Your goal. Could you print exactly the lines of the listing below, starting at the line that has "- [x] **Integration**" and ending at the line that has "## ✅ GitHub Setup", and only those lines?

Data for analysis.
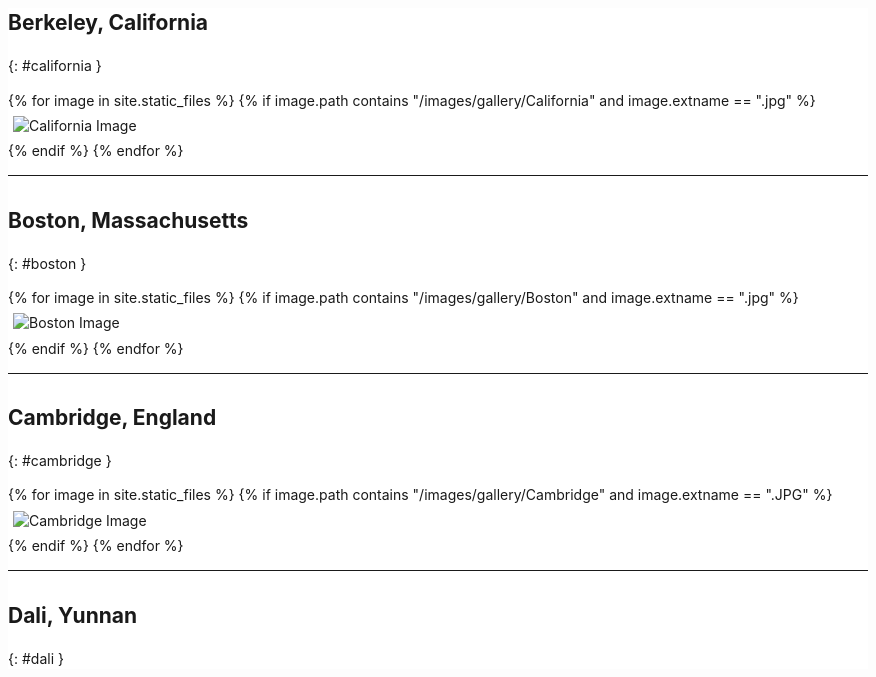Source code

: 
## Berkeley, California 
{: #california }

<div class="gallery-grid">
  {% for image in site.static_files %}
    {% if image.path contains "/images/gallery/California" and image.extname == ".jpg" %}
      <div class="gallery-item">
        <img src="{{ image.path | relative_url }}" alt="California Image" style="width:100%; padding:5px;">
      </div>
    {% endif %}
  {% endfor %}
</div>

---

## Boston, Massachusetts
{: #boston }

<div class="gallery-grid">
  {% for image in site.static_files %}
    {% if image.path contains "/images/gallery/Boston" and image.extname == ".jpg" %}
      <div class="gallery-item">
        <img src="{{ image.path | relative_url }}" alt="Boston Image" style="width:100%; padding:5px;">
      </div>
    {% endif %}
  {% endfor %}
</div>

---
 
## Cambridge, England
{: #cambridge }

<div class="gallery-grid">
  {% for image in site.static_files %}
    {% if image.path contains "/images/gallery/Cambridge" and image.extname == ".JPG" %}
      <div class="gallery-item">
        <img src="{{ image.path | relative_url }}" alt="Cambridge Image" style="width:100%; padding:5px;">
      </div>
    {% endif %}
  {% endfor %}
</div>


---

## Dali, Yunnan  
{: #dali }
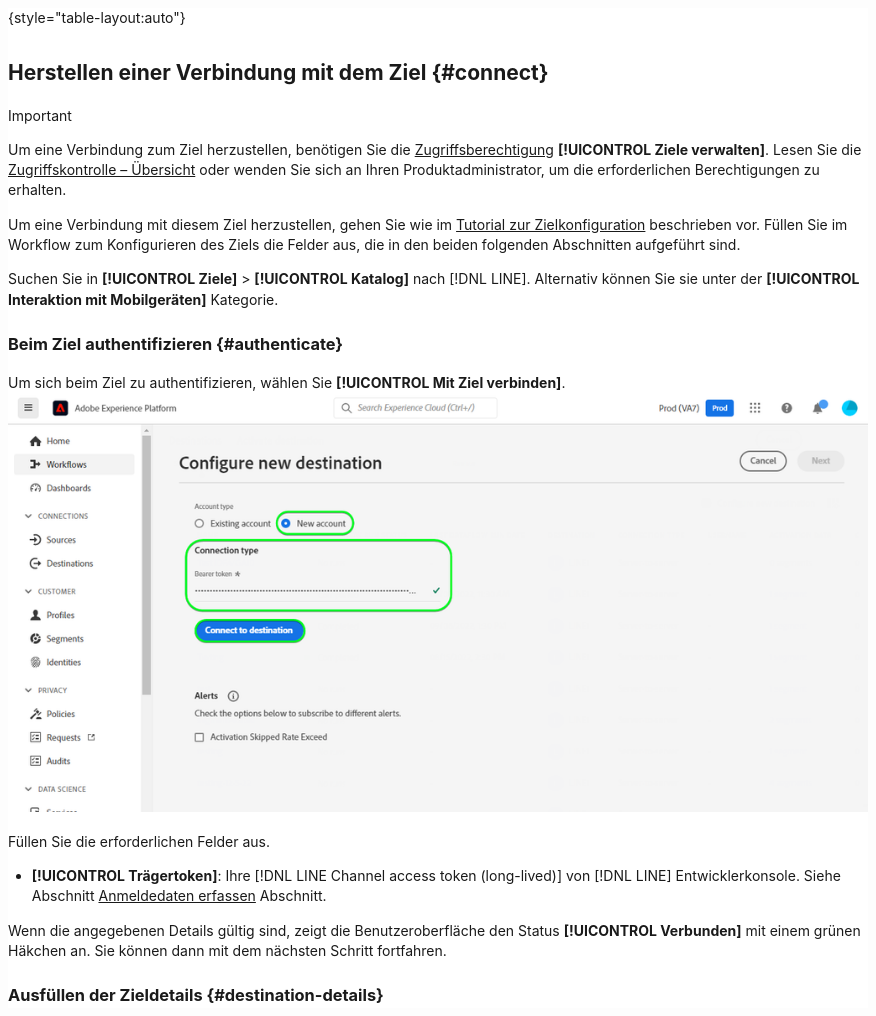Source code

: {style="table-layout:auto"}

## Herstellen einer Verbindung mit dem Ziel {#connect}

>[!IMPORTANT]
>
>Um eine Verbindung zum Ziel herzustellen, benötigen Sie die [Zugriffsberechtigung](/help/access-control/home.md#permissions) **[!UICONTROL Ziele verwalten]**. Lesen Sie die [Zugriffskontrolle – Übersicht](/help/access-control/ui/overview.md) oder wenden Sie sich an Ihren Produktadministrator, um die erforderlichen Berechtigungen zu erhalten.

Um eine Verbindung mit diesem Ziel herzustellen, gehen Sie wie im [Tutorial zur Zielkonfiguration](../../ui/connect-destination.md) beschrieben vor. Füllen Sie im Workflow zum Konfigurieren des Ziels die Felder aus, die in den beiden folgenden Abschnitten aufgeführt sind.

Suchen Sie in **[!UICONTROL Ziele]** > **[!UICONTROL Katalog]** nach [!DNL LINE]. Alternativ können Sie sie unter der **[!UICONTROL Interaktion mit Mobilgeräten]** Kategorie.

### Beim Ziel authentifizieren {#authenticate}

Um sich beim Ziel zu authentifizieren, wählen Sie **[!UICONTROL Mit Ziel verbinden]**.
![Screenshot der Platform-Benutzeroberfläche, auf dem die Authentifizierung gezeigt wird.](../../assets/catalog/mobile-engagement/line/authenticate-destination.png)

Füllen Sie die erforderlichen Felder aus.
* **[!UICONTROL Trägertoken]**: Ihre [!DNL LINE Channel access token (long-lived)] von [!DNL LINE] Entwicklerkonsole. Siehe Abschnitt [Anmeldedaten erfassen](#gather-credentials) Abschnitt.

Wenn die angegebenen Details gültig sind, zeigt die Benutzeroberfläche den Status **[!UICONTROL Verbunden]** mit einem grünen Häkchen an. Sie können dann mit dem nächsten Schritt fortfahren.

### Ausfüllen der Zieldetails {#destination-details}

--

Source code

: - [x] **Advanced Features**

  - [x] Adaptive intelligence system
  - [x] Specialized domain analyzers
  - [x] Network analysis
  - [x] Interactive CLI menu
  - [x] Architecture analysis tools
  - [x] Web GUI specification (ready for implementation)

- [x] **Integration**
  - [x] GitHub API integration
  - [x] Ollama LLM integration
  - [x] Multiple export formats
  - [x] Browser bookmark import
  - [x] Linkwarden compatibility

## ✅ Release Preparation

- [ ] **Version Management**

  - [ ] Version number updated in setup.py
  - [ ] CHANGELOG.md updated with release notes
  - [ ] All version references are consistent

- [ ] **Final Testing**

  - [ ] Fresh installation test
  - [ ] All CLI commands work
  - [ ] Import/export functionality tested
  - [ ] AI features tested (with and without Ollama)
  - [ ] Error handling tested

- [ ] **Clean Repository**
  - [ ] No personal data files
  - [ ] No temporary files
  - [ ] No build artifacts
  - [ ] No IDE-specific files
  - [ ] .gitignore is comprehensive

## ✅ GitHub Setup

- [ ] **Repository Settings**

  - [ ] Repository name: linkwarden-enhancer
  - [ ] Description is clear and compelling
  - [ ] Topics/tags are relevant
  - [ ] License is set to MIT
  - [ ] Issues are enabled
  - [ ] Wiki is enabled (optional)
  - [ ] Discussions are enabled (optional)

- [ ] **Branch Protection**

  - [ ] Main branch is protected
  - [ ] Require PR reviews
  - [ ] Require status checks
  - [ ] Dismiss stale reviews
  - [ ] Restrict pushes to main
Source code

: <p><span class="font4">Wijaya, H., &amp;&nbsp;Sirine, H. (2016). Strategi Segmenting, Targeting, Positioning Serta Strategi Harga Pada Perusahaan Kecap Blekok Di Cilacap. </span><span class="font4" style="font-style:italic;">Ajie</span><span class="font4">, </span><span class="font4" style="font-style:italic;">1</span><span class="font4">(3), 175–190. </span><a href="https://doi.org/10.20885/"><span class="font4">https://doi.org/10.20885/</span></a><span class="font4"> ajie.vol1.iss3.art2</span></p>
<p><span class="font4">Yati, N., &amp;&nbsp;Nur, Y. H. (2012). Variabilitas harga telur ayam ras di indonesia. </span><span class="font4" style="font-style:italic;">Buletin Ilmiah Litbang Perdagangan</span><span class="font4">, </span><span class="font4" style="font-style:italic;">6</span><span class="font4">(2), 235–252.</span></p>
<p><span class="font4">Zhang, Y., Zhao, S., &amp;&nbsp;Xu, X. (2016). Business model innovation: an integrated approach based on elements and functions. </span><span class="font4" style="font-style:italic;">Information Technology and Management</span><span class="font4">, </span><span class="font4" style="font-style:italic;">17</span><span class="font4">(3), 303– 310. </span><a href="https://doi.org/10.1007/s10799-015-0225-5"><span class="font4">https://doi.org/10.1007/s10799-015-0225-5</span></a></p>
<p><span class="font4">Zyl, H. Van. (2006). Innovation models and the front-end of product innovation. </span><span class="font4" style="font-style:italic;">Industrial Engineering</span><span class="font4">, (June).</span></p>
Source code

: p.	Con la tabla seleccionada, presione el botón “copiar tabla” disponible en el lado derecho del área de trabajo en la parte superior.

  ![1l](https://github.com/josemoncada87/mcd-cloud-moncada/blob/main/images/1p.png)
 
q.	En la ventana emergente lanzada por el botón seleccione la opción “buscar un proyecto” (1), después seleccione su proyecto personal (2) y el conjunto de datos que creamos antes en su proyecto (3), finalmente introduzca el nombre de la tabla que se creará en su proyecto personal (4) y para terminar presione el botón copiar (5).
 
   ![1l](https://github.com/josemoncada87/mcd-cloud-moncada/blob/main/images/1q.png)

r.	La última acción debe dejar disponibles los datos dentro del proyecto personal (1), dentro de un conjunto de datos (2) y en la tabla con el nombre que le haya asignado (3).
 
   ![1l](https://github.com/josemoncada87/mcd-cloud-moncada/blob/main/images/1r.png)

Your response.
- [x] **Integration**
  - [x] GitHub API integration
  - [x] Ollama LLM integration
  - [x] Multiple export formats
  - [x] Browser bookmark import
  - [x] Linkwarden compatibility

## ✅ Release Preparation

- [ ] **Version Management**

  - [ ] Version number updated in setup.py
  - [ ] CHANGELOG.md updated with release notes
  - [ ] All version references are consistent

- [ ] **Final Testing**

  - [ ] Fresh installation test
  - [ ] All CLI commands work
  - [ ] Import/export functionality tested
  - [ ] AI features tested (with and without Ollama)
  - [ ] Error handling tested

- [ ] **Clean Repository**
  - [ ] No personal data files
  - [ ] No temporary files
  - [ ] No build artifacts
  - [ ] No IDE-specific files
  - [ ] .gitignore is comprehensive

## ✅ GitHub Setup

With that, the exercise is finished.